---- Records supplied
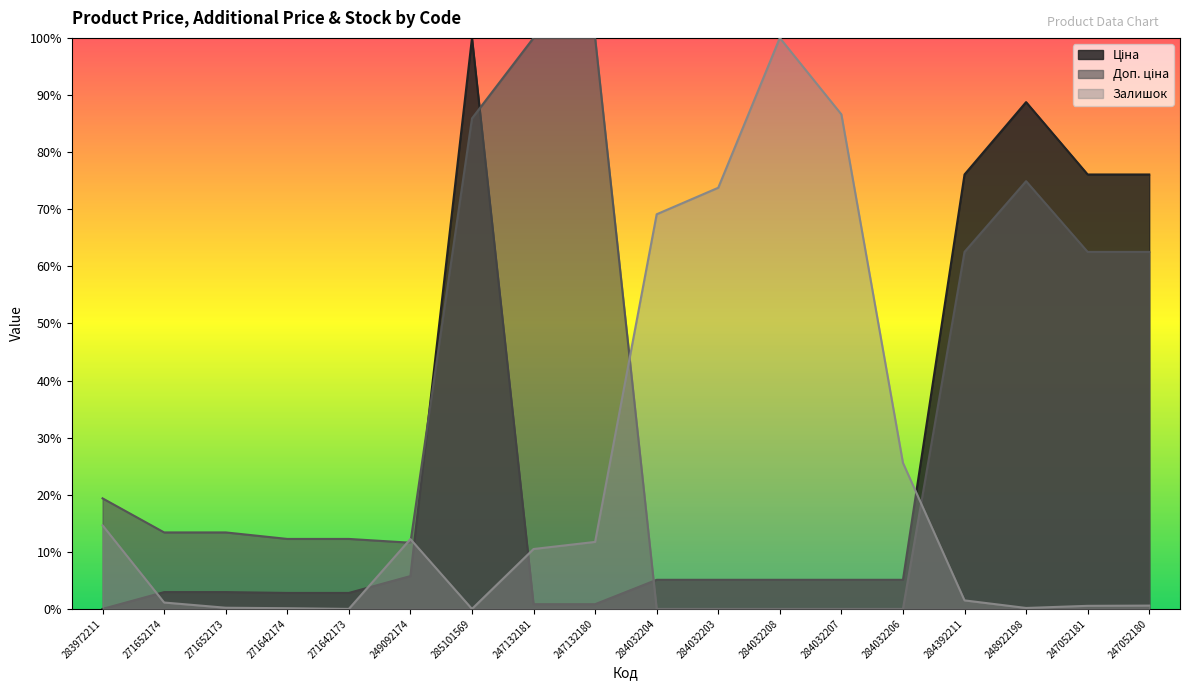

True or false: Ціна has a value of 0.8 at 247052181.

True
--------
---- Records supplied
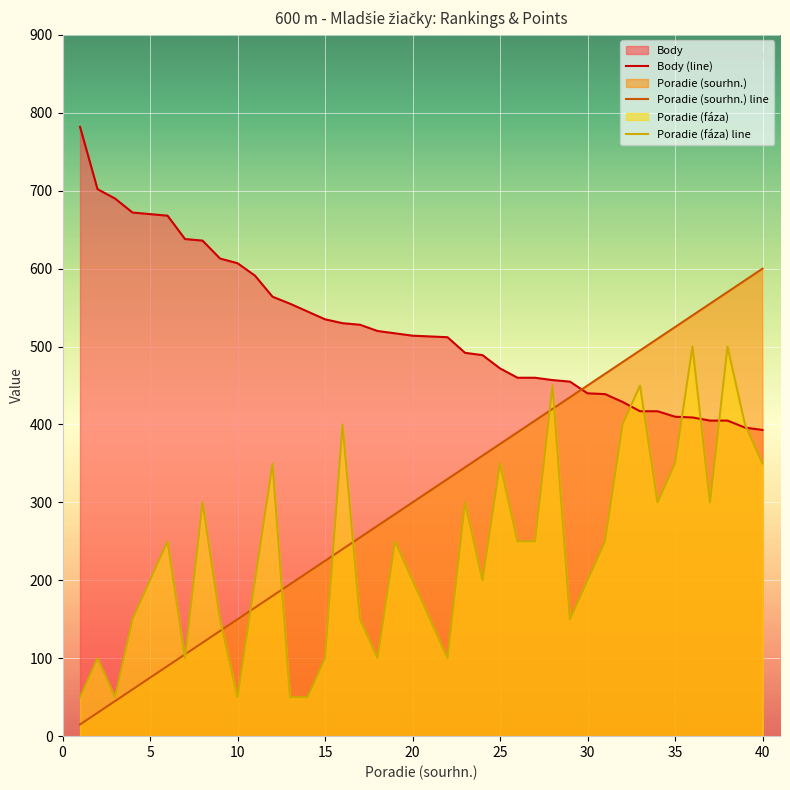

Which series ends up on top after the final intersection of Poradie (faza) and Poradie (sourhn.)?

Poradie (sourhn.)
--------
---- Records supplied
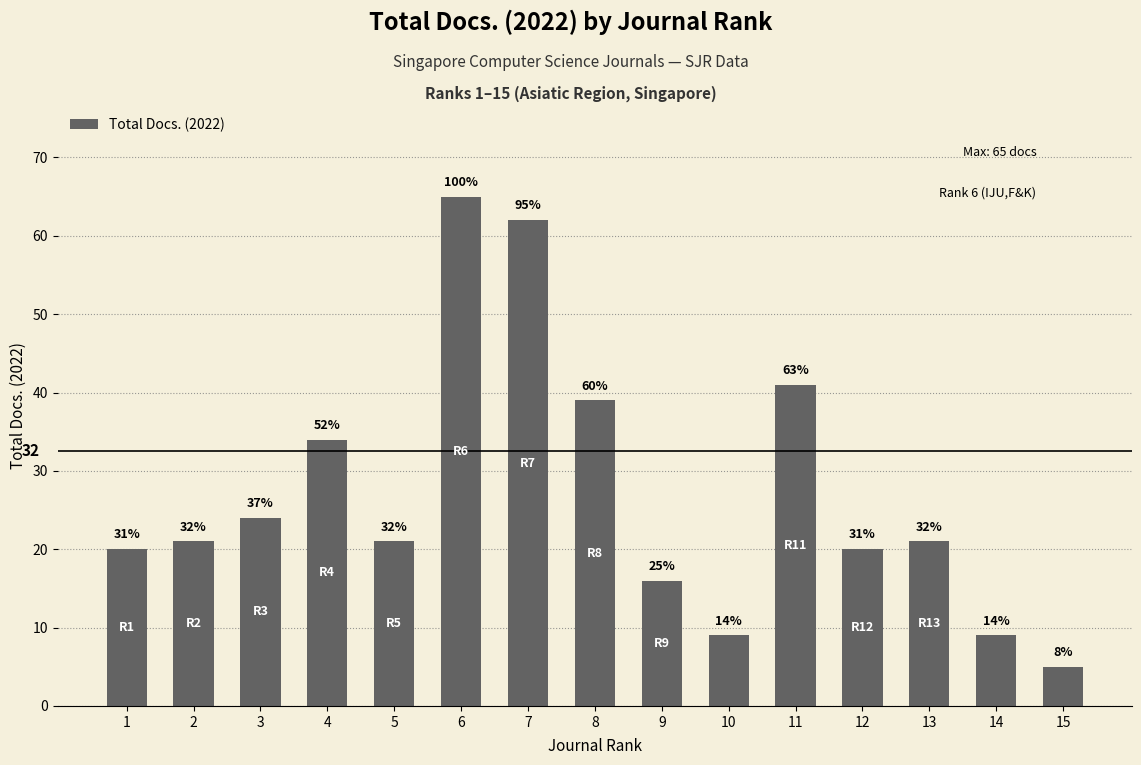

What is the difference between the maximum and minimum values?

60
--------
• _Job_
Locate each line in the rows above that contains the string "sourhn", treating uppercase and lowercase as different, and copy those lines out.

• _Response to this task_
Which series ends up on top after the final intersection of Poradie (faza) and Poradie (sourhn.)?
Poradie (sourhn.)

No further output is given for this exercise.